◆ Your task
In the entries below, find each line bearing the string "href" and copy it.

◆ Provided data
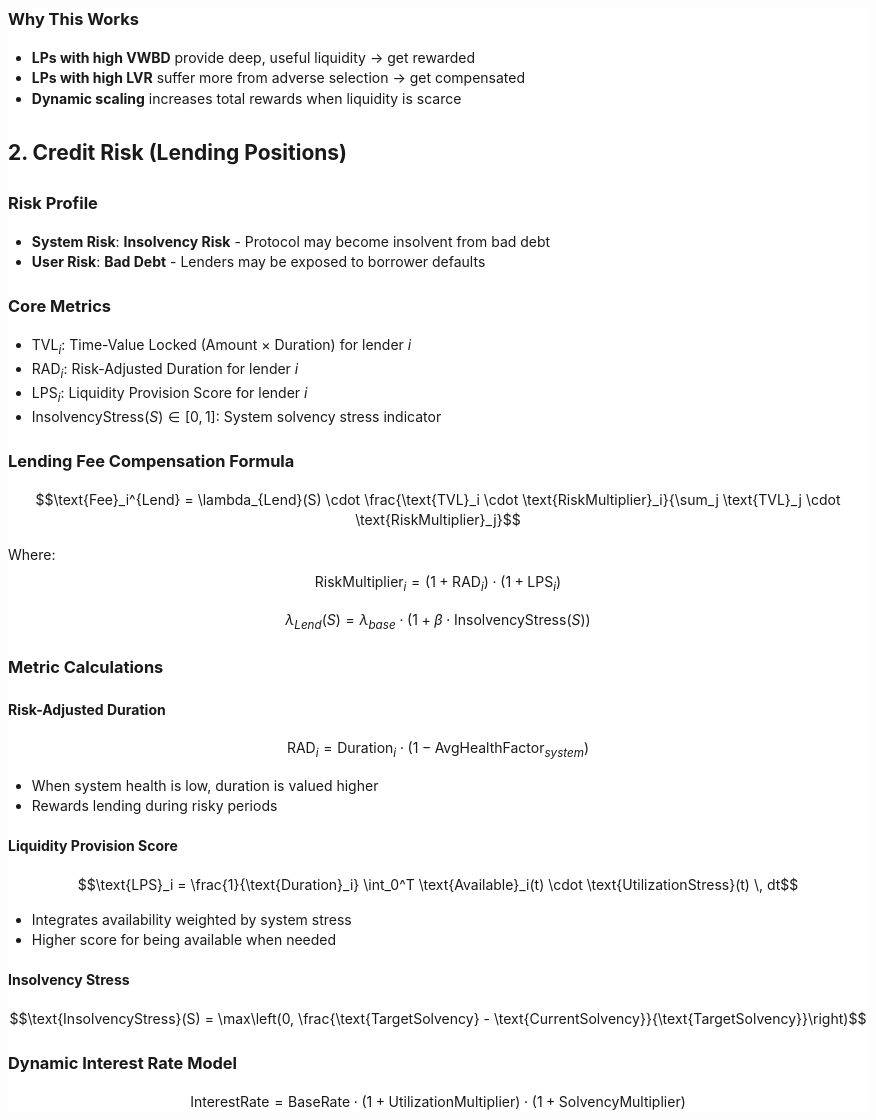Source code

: ### Why This Works

- **LPs with high VWBD** provide deep, useful liquidity → get rewarded
- **LPs with high LVR** suffer more from adverse selection → get compensated
- **Dynamic scaling** increases total rewards when liquidity is scarce

## 2. Credit Risk (Lending Positions)

### Risk Profile

- **System Risk**: **Insolvency Risk** - Protocol may become insolvent from bad debt
- **User Risk**: **Bad Debt** - Lenders may be exposed to borrower defaults

### Core Metrics

- $\text{TVL}_i$: Time-Value Locked (Amount × Duration) for lender $i$
- $\text{RAD}_i$: Risk-Adjusted Duration for lender $i$
- $\text{LPS}_i$: Liquidity Provision Score for lender $i$
- $\text{InsolvencyStress}(S) \in [0,1]$: System solvency stress indicator

### Lending Fee Compensation Formula

$$\text{Fee}_i^{Lend} = \lambda_{Lend}(S) \cdot \frac{\text{TVL}_i \cdot \text{RiskMultiplier}_i}{\sum_j \text{TVL}_j \cdot \text{RiskMultiplier}_j}$$

Where:
$$\text{RiskMultiplier}_i = (1 + \text{RAD}_i) \cdot (1 + \text{LPS}_i)$$

$$\lambda_{Lend}(S) = \lambda_{base} \cdot (1 + \beta \cdot \text{InsolvencyStress}(S))$$

### Metric Calculations

#### Risk-Adjusted Duration
$$\text{RAD}_i = \text{Duration}_i \cdot (1 - \text{AvgHealthFactor}_{system})$$

- When system health is low, duration is valued higher
- Rewards lending during risky periods

#### Liquidity Provision Score
$$\text{LPS}_i = \frac{1}{\text{Duration}_i} \int_0^T \text{Available}_i(t) \cdot \text{UtilizationStress}(t) \, dt$$

- Integrates availability weighted by system stress
- Higher score for being available when needed

#### Insolvency Stress
$$\text{InsolvencyStress}(S) = \max\left(0, \frac{\text{TargetSolvency} - \text{CurrentSolvency}}{\text{TargetSolvency}}\right)$$

### Dynamic Interest Rate Model

$$\text{InterestRate} = \text{BaseRate} \cdot (1 + \text{UtilizationMultiplier}) \cdot (1 + \text{SolvencyMultiplier})$$
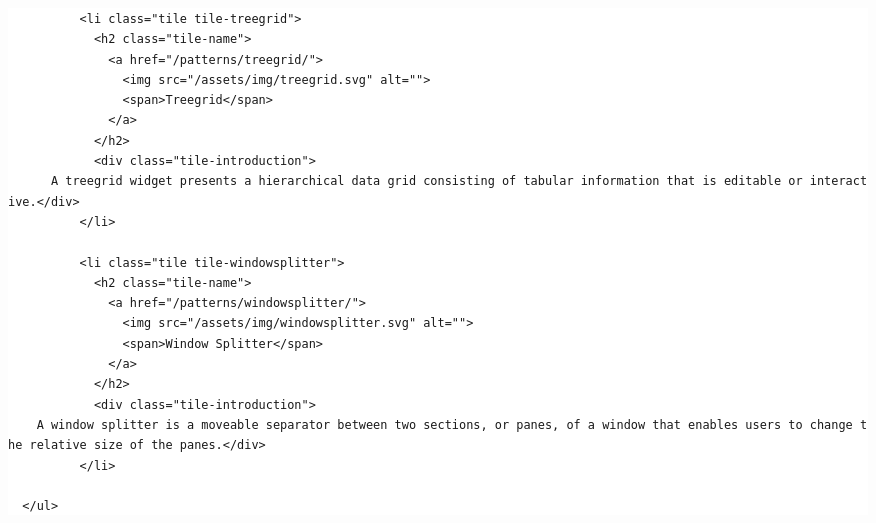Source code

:               <li class="tile tile-treegrid">
                <h2 class="tile-name">
                  <a href="/patterns/treegrid/">
                    <img src="/assets/img/treegrid.svg" alt="">
                    <span>Treegrid</span>
                  </a>
                </h2>
                <div class="tile-introduction">
          A treegrid widget presents a hierarchical data grid consisting of tabular information that is editable or interactive.</div>
              </li>
             
              <li class="tile tile-windowsplitter">
                <h2 class="tile-name">
                  <a href="/patterns/windowsplitter/">
                    <img src="/assets/img/windowsplitter.svg" alt="">
                    <span>Window Splitter</span>
                  </a>
                </h2>
                <div class="tile-introduction">
        A window splitter is a moveable separator between two sections, or panes, of a window that enables users to change the relative size of the panes.</div>
              </li>
            
      </ul>
</div>
<script>
  var SkipToConfig = {
    settings: {
      skipTo: {
        displayOption: 'popup',
        attachElement: '#site-header',
        colorTheme: 'aria'
      }
    }
  };
</script>
<script src="/assets/skipto.min.js"></script>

◆ Response to the exercise
                  <a href="/patterns/treegrid/">
                  <a href="/patterns/windowsplitter/">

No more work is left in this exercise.